This from the Venerable Henepola Gutaratana: "Repeated practice in meditation establishes this function as a mental habit which then carries over into the rest of your life. A serious meditator pays bare attention to occurrences all the time, day in, day out, whether formally sitting in meditation or not. When you are meditating, then your focus will be the formal object of meditation. If you are not in formal meditation, it will be just a pure application of bare attention itself, just a pure noticing of whatever comes up without getting involved. Meditation is at one and the same time both bare attention itself and the function of reminding us to pay bare attention if we have ceased to do so."
This has only recently begun to make sense to me. When I meditate, I'm trying to become aware of a thought that's trying to pop into my mind the split second before I actually think that thought. This is not natural or intuitive. I prefer to put myself either in the category of "I'm paying attention to my breath" or "I'm thinking about this thing." I am also very aware of external sounds which compel me to quickly construct a story, a narrative, around the sound. Sometimes the sounds are soothing (e.g., waves rolling onto the beach) and a perfectly acceptable meditation technique is just to listen to the sounds while trying to remain present. Sometimes they're jarring and disruptive (e.g., someone running a leaf blower so that they can corral every fucking leaf within a hundred miles of their property line) in a way that reminds the meditator they can meditate somewhere quieter. Mindfulness, however, takes a slightly different approach: concentrate on your breath or think a thought or perceive the thought right before it reaches your consciousness. The first two actions make perfect sense while the last . . . action? . . . condition? . . . is in the realm of some New Age hippie crap and more of a sense than an action.

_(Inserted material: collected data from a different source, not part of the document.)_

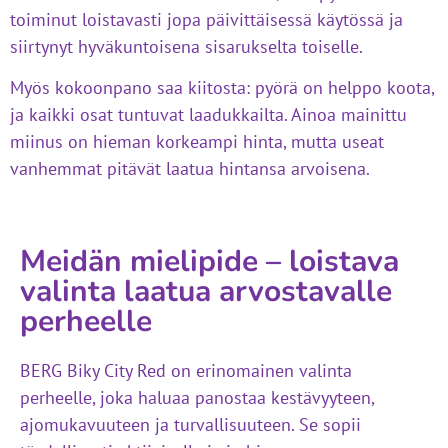
toiminut loistavasti jopa päivittäisessä käytössä ja
siirtynyt hyväkuntoisena sisarukselta toiselle.
Myös kokoonpano saa kiitosta: pyörä on helppo koota,
ja kaikki osat tuntuvat laadukkailta. Ainoa mainittu
miinus on hieman korkeampi hinta, mutta useat
vanhemmat pitävät laatua hintansa arvoisena.
Meidän mielipide – loistava
valinta laatua arvostavalle
perheelle
BERG Biky City Red on erinomainen valinta
perheelle, joka haluaa panostaa kestävyyteen,
ajomukavuuteen ja turvallisuuteen. Se sopii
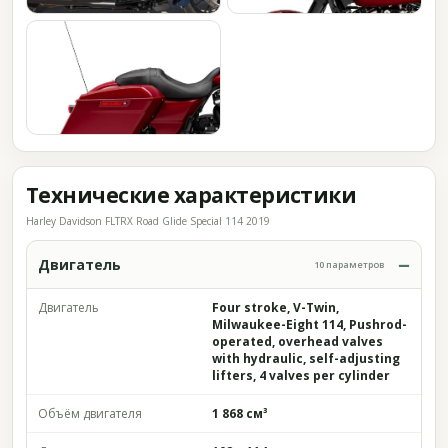
Технические характеристики
Harley Davidson FLTRX Road Glide Special 114 2019
Двигатель
10 параметров
Двигатель
Four stroke, V-Twin,
Milwaukee-Eight 114, Pushrod-
operated, overhead valves
with hydraulic, self-adjusting
lifters, 4 valves per cylinder
Объём двигателя
1 868 см³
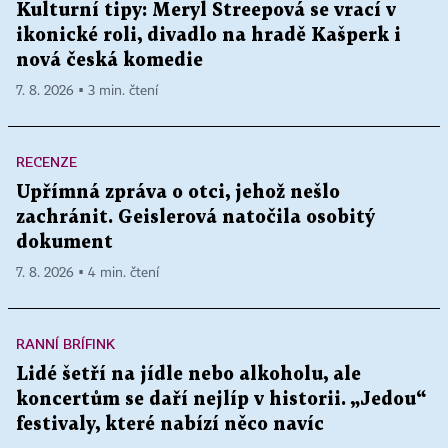
Kulturní tipy: Meryl Streepová se vrací v
ikonické roli, divadlo na hradě Kašperk i
nová česká komedie
7. 8. 2026 ▪ 3 min. čtení
RECENZE
Upřímná zpráva o otci, jehož nešlo
zachránit. Geislerová natočila osobitý
dokument
7. 8. 2026 ▪ 4 min. čtení
RANNÍ BRÍFINK
Lidé šetří na jídle nebo alkoholu, ale
koncertům se daří nejlíp v historii. „Jedou“
festivaly, které nabízí něco navíc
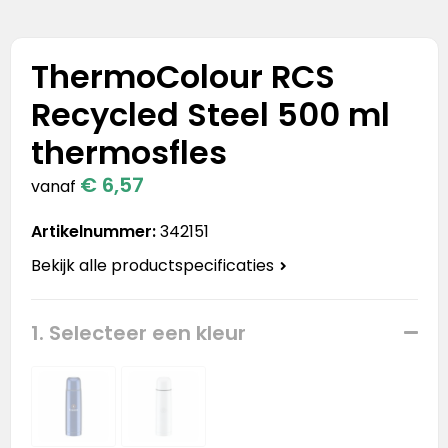
Stanley
Stanley & Stella
ThermoColour RCS
Recycled Steel 500 ml
Tap Out
thermosfles
Tony's Chocolonely
€ 6,57
vanaf
Artikelnummer:
342151
Bekijk alle productspecificaties
1. Selecteer een kleur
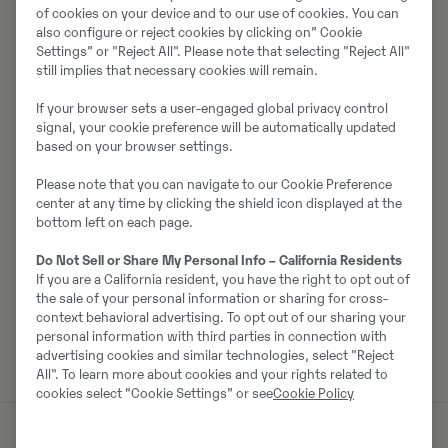
of cookies on your device and to our use of cookies. You can
also configure or reject cookies by clicking on” Cookie
Settings” or "Reject All". Please note that selecting "Reject All"
still implies that necessary cookies will remain.
If your browser sets a user-engaged global privacy control
signal, your cookie preference will be automatically updated
based on your browser settings.
Please note that you can navigate to our Cookie Preference
center at any time by clicking the shield icon displayed at the
bottom left on each page.
Do Not Sell or Share My Personal Info – California Residents
If you are a California resident, you have the right to opt out of
the sale of your personal information or sharing for cross-
context behavioral advertising. To opt out of our sharing your
personal information with third parties in connection with
advertising cookies and similar technologies, select "Reject
All". To learn more about cookies and your rights related to
cookies select “Cookie Settings” or see
Cookie Policy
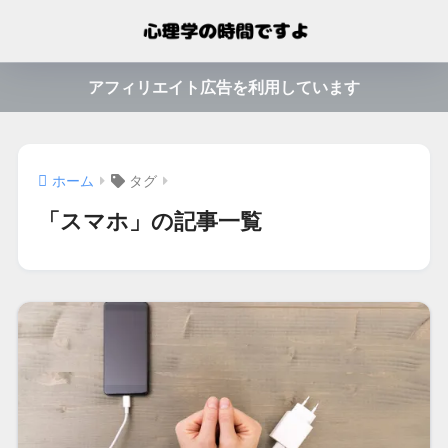
アフィリエイト広告を利用しています
ホーム
タグ
「スマホ」の記事一覧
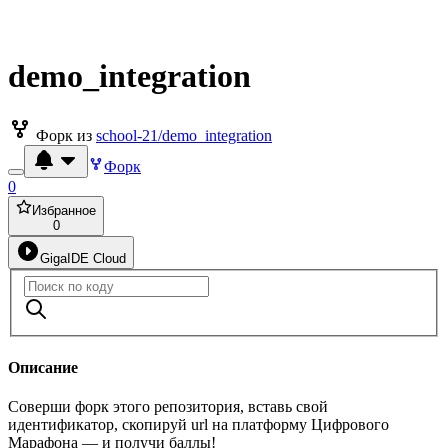
demo_integration
Форк из
school-21/demo_integration
Форк
0
Избранное
0
GigaIDE Cloud
Описание
Соверши форк этого репозитория, вставь свой
идентификатор, скопируй url на платформу Цифрового
Марафона — и получи баллы!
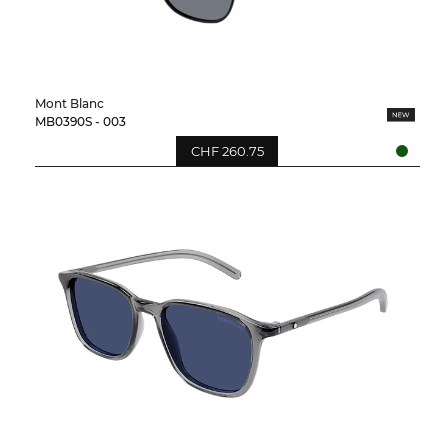
Mont Blanc
MB0390S - 003
CHF 260.75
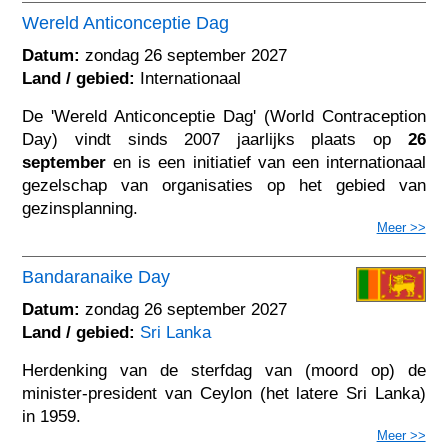
Wereld Anticonceptie Dag
Datum:
zondag 26 september 2027
Land / gebied:
Internationaal
De 'Wereld Anticonceptie Dag' (World Contraception
Day) vindt sinds 2007 jaarlijks plaats op
26
september
en is een initiatief van een internationaal
gezelschap van organisaties op het gebied van
gezinsplanning.
Meer >>
Bandaranaike Day
Datum:
zondag 26 september 2027
Land / gebied:
Sri Lanka
Herdenking van de sterfdag van (moord op) de
minister-president van Ceylon (het latere Sri Lanka)
in 1959.
Meer >>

As with many things in my life I have found that when I try my best at something I don't naturally want to do then I act in a kind, satisfying, healthy manner in my real, human life. When I'm having a frustrating meditation session I find myself thinking: "What a waste of my valuable time." Then, sometime later, I'll respond in a way that surprises myself, and this I attribute partially to my practice. For instance, when someone honks their car horn at me I used to either get angry and react furiously or it would upset me, their behavior would upset me, and I'd internalize it and carry it with me the rest of the day. Now I quickly decide if I'm at fault and, if so, I wave an apology at the other driver, or I shrug it off and let it go immediately. I don't internalize the behavior of someone else. The nice thing, of course, is that I don't spend 50% of my time behind the wheel of a car driving like an asshole so it's uncommon when someone expresses auditory displeasure with me.
That's the good thing. There's probably a bad thing in there, too, but I can't remember what it is.